### Aim of the exercise
Please carry on the committee hearing transcript about imposing adult sentences on juveniles, starting right after its final sentence.

### Passage provided

===

It won't be hard for the state to prove, by a preponderance of
the evidence, that a probation violation such as truancy has
occurred, but then the juvenile must prove, by clear and
convincing evidence, that that doesn't warrant having the adult
sentence imposed. This could result in more juveniles receiving
adult sentences than under current law, though that is a policy
call for the legislature to make. He offered to provide the
committee with further comments in writing regarding the PDA's
concerns.
MS. CARPENETI, referring to Section 4's proposed change to the
standard of evidence for the juvenile, said that although that
does change the burden, it is not an unintended consequence.
The rationale behind that change is that at that point in time,
the juvenile would have already been given both a juvenile
sentence and an adult sentence, and the DJJ doesn't petition for
imposition of the adult sentence lightly and wouldn't do it for
simple truancy, for example. Again, the whole mission of the
DJJ is to get a child into a position where he/she can become a
productive member of society. When the DJJ does decide to
petition to have the adult sentence imposed and when it is found
that the juvenile has violated a condition of his/her probation,
the juvenile is then asking for yet another chance. Changing
the standard is a way of saying to the juvenile that he/she has
already had a couple of chances and so he/she must make an
effort to convince the DJJ that he/she really will do well in
the JJS; at that point the juvenile ought to be able to clearly
articulate his/her request for another chance, she opined. The
standard of clear and convincing evidence is just a little bit
higher than a preponderance of the evidence and no where near as
high as the criminal standard of beyond a reasonable doubt.
1:56:31 PM
MR. NEWMAN assured the committee that the DJJ does not take the
concept of moving juveniles into the adult system lightly - the
reward and the mission of the DJJ are to keep juveniles out of
the adult criminal system. So the fear that mere probation
violations such as truancy or being late for a probation
appointment could result in an imposition of an adult sentence
[is unfounded] because that is not the intention of the DJJ.

===

Stored data entries
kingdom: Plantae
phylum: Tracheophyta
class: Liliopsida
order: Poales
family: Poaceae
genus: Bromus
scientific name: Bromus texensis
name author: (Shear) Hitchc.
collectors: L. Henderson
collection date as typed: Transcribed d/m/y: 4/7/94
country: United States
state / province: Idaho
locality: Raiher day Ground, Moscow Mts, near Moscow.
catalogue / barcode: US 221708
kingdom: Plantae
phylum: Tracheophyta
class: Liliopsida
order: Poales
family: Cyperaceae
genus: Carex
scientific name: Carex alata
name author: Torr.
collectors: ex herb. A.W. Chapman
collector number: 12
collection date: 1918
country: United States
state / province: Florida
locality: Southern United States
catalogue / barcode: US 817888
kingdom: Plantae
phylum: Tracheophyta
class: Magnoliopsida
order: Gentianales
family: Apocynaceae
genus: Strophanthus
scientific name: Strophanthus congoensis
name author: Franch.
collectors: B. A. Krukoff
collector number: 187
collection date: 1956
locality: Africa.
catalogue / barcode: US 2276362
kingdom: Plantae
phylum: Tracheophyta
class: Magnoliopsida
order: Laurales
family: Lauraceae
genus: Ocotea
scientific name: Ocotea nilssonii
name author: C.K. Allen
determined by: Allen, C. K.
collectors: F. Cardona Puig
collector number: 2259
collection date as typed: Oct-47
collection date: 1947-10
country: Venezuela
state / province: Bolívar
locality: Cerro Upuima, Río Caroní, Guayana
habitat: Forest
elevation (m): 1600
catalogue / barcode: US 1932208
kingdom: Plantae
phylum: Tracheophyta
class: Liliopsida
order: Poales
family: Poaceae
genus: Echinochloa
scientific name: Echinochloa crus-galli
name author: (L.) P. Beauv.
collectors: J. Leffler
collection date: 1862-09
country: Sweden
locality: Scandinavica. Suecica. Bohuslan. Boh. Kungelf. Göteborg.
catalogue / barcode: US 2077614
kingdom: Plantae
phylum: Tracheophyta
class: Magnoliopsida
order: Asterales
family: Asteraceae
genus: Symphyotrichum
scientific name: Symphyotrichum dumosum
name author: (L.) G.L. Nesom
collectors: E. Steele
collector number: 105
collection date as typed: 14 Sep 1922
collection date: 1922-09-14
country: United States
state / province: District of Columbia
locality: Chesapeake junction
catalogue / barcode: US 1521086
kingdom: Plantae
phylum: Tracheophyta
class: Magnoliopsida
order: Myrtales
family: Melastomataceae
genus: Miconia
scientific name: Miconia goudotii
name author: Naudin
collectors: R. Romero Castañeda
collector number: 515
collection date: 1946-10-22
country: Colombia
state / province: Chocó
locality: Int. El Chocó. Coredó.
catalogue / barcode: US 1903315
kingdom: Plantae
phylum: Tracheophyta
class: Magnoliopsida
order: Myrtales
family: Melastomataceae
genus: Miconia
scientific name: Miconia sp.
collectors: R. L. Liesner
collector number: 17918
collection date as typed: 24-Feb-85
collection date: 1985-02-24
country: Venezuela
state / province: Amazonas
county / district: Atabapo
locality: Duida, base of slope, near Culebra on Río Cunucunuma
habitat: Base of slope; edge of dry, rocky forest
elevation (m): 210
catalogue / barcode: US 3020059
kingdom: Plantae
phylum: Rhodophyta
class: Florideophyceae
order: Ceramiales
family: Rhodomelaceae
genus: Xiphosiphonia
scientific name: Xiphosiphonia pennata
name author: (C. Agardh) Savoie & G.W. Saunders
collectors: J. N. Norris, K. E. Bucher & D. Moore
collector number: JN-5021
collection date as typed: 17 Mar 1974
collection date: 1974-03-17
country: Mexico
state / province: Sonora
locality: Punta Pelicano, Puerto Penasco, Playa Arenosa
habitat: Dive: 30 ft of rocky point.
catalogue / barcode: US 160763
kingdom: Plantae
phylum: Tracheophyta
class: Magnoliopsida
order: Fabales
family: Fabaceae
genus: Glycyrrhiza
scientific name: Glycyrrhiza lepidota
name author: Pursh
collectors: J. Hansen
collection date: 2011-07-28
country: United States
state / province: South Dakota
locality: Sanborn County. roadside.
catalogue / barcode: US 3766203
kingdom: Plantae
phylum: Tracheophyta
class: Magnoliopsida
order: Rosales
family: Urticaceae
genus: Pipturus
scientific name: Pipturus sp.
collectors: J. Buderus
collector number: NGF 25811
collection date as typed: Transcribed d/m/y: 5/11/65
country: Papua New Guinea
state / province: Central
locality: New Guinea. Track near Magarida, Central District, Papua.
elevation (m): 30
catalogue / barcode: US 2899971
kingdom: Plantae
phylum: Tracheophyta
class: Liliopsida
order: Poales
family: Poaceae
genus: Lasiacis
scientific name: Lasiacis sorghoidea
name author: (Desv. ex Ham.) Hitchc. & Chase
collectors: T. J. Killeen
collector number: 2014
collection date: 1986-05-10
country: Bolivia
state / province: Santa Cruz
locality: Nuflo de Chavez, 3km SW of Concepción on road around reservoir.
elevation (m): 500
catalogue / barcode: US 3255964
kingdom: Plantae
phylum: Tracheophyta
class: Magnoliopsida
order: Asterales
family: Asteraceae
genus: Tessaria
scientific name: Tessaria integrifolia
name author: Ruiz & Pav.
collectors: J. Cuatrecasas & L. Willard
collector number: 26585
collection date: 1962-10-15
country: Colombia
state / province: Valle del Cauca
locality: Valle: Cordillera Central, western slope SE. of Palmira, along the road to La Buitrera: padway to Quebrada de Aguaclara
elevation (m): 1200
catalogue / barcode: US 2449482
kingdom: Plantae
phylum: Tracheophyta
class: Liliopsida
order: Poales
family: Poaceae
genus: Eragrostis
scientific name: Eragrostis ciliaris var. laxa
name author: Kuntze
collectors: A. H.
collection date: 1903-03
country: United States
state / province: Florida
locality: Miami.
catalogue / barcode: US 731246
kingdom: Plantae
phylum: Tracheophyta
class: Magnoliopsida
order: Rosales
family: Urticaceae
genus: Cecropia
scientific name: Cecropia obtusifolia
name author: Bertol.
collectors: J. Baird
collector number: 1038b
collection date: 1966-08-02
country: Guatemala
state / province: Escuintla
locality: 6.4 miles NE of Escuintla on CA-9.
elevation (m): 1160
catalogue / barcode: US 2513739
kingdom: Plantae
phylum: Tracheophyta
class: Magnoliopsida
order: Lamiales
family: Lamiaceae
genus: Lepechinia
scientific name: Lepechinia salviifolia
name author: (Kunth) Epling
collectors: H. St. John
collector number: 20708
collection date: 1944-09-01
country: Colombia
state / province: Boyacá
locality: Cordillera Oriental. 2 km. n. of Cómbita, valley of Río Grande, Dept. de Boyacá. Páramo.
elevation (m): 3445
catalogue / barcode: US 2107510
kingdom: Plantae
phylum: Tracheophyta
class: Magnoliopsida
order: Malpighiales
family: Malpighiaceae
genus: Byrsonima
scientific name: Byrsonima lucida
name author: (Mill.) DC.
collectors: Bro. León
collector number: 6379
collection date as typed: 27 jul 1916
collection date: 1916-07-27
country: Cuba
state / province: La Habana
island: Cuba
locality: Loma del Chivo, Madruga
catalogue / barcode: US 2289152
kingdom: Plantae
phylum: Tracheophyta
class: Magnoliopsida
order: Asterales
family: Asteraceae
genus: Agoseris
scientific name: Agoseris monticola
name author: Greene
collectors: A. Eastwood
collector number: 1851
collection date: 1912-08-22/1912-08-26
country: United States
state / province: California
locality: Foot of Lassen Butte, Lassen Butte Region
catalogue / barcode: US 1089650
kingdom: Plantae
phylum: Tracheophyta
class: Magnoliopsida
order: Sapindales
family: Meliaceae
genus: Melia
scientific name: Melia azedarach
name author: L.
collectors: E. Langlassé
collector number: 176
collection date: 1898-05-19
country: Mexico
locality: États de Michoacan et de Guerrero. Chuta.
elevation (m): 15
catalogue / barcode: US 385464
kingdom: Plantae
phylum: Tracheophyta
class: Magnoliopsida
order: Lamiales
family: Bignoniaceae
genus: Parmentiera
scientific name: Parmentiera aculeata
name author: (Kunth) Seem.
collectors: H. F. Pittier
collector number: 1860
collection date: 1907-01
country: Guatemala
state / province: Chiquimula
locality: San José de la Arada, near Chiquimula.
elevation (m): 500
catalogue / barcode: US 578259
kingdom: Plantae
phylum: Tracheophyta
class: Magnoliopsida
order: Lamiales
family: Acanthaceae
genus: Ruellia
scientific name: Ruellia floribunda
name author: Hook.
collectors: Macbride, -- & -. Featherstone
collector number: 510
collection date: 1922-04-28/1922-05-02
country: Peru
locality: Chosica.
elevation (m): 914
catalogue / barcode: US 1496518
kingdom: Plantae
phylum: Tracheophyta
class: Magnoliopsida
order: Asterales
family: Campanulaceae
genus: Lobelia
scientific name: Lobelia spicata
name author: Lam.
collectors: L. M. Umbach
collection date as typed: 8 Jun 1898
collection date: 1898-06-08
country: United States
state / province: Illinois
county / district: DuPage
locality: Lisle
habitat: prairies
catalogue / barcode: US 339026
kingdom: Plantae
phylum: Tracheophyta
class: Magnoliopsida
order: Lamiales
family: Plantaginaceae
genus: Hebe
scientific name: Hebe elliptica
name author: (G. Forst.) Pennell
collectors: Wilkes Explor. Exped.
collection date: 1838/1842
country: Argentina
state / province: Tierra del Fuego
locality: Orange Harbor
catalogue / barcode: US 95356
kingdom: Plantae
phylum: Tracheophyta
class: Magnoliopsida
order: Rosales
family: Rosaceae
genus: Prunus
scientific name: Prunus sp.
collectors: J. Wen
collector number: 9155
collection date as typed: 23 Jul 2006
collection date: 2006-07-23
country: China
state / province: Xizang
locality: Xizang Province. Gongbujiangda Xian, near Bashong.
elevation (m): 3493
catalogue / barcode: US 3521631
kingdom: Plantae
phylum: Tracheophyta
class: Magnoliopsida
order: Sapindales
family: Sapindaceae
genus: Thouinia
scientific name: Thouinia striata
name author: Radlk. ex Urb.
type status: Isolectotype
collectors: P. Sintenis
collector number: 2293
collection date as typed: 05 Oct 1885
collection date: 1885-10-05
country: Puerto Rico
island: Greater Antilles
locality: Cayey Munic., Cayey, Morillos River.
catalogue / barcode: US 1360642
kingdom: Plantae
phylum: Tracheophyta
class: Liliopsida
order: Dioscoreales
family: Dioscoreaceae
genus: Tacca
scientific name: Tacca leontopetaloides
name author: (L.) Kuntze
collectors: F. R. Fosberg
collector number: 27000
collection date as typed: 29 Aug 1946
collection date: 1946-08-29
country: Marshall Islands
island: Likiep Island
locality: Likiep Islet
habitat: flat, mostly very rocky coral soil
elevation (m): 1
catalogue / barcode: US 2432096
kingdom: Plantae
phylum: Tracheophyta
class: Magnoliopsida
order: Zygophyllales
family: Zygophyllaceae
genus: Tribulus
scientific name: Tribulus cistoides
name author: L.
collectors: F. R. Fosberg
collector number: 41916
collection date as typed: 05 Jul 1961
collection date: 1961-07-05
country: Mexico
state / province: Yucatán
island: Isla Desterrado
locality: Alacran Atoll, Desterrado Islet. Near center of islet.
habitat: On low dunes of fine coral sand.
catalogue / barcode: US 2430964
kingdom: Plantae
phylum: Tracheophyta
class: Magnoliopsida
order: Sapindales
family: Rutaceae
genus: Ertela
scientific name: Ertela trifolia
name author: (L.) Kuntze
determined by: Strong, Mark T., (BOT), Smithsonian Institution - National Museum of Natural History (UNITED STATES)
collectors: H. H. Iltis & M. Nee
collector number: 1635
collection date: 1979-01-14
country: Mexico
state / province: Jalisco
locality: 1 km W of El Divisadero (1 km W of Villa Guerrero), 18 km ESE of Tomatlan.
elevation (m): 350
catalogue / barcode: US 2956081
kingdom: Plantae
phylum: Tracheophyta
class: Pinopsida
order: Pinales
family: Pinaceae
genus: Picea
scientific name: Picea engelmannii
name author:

===

### Task answer
With regard to crimes, he went on to say, the bill provides that
if a juvenile commits either a felony or a misdemeanor involving
injury to a person or the use of a deadly weapon, the DJJ can
seek to have the adult sentence imposed. However, there are a
whole range of crimes that don't fit within those specific
categories but that could still represent a public safety
concern to the DJJ. For example, if a juvenile under dual
sentence for the crime of killing someone while drunk is
arrested for DUI while on probation, although that DUI is not a
felony, it is still cause for concern. Or, as another example,
if a juvenile sex offender under dual sentencing is released and
a condition of his/her probation is that he/she may not spend
time with small children but is then found on a playground in a
daycare center, although that specific activity is not a crime,
it is a probation violation and is cause for concern.
CHAIR RAMRAS asked how many juveniles move through the JJS
annually.
MR. NEWMAN said that annually the DJJ is referred between 5,000-
6,000 juveniles, with the majority of those being "adjusted
out," and with a majority of those that do enter a court process
being held on juvenile probation in their homes and communities.
The McLaughlin Youth Center currently has about 200-250 beds,
and there are about 350 juveniles around the state being held in
secure treatment facilities.
CHAIR RAMRAS questioned whether a juvenile has to be
incarcerated before being subject to dual sentencing.
MR. NEWMAN explained that any juvenile that is alleged to have
committed one of the listed offenses could be subject to dual
sentencing.
REPRESENTATIVE SAMUELS asked how many discretionary waiver
proceedings have taken place since that provision was adopted.
MR. NEWMAN said he's found record of nine juveniles who were
discretionarily waived, though more were referred for
discretionary waiver.
2:01:47 PM
CHAIR RAMRAS, after ascertaining that no one else wished to
testify, closed public testimony on HB 255.
MR. NEWMAN, in response to a question, said that the DJJ
supports HB 255.
[HB 255, Version E, was held over.]
HB 301 - PARTIAL-BIRTH ABORTION
2:03:17 PM
CHAIR RAMRAS announced that the final order of business would be
HOUSE BILL NO. 301, "An Act relating to partial-birth
abortions."
2:03:45 PM
REPRESENTATIVE WES KELLER, Alaska State Legislature, speaking as
one of the bill's joint prime sponsors, indicated that HB 301 is
tailored to meet the intent of federal law; that it defines the
term, "partial-birth abortion" using [some of] the language
currently in federal law; and that 36 states currently restrict
partial-birth abortions, which have been characterized as
inhumane and brutal.
REPRESENTATIVE COGHILL, speaking as one of the bill's joint
prime sponsors, offered his understanding that the language in
federal law has been considered by the U.S. Supreme Court, and
that existing Alaska law restricting partial-birth abortions has
not been enforced. House Bill 301 will help Alaska meet the
federal court's standard and put Alaska's law in the forefront
again, and though that could lead to challenges, he opined,
[adoption of HB 301] still constitutes good public policy. He
noted that members' packets contain one proposed amendment.
2:07:56 PM
KAREN LEWIS, Alaska Right to Life, first relayed that Alveda
King, the niece of Martin Luther King, Jr., was the keynote
speaker at her organization's 2007 Proudly Pro-Life Dinner last
November and told participants that had her uncle been alive he
would have spoken against "the injustices that are being
inflicted on the unborn children in our nation" and that she
believes abortion is the present-day human rights issue. Ms.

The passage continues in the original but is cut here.